Locate each line in the records below that contains the string "instrument", matching case exactly, and copy those lines in full.
## START DATA LISTING
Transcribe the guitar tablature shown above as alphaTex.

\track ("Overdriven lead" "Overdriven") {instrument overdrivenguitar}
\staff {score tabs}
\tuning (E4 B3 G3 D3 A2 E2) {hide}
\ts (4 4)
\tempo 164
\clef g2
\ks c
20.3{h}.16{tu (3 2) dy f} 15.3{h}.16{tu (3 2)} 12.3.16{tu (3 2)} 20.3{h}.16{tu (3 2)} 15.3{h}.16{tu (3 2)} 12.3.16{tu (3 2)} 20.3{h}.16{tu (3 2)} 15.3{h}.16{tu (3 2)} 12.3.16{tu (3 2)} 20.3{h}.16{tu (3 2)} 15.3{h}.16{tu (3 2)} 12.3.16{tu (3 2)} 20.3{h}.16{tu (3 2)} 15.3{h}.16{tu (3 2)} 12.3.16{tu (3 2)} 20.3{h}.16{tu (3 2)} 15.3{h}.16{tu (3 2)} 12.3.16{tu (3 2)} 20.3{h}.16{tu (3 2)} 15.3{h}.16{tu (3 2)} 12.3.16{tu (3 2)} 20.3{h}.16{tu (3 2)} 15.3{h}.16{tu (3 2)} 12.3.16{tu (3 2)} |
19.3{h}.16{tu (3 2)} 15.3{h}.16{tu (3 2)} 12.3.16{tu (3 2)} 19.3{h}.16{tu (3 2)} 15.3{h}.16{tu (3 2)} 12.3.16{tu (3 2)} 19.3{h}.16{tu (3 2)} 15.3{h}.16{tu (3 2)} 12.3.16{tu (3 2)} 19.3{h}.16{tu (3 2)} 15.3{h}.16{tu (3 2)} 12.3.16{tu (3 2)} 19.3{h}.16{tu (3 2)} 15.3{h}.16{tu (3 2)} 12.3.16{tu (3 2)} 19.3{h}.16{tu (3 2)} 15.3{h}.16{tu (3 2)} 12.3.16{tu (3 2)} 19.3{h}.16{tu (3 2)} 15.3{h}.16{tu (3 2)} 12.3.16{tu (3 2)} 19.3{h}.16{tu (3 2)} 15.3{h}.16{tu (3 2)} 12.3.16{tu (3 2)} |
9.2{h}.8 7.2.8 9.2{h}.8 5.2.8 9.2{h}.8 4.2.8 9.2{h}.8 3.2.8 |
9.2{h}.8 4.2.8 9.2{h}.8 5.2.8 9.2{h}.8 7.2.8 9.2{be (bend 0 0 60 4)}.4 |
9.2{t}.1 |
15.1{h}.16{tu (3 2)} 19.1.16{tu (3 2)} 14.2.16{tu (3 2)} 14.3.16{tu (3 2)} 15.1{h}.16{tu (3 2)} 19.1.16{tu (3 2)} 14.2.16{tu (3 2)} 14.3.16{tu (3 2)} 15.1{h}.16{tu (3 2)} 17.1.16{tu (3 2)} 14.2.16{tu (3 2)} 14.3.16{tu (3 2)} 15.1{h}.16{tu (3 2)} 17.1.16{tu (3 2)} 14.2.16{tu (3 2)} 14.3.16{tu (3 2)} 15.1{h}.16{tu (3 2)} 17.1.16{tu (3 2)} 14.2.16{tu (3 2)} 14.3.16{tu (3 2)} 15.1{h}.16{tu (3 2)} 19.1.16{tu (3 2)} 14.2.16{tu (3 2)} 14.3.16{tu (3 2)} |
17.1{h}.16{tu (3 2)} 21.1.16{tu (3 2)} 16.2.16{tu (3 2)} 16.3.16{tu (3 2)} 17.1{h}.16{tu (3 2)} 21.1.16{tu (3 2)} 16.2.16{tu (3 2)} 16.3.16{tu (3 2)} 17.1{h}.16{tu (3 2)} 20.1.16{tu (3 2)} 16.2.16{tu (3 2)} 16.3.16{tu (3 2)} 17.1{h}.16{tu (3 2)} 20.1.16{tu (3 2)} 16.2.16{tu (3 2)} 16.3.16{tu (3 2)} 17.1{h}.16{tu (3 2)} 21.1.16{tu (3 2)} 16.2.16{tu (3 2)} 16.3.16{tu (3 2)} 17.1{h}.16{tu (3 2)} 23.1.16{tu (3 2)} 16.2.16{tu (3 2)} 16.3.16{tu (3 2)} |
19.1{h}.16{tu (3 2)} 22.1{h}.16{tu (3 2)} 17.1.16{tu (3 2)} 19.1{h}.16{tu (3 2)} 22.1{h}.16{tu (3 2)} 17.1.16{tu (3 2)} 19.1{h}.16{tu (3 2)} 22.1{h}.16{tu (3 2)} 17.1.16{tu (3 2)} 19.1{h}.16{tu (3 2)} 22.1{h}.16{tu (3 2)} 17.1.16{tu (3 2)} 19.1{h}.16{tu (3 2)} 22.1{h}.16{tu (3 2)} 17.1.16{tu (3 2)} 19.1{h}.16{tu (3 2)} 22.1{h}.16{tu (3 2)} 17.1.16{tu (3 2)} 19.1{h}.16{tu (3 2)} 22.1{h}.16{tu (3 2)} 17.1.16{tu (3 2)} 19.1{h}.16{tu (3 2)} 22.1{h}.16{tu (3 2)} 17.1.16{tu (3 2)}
## END DATA LISTING
**WRITTEN SOLUTION**
\track ("Overdriven lead" "Overdriven") {instrument overdrivenguitar}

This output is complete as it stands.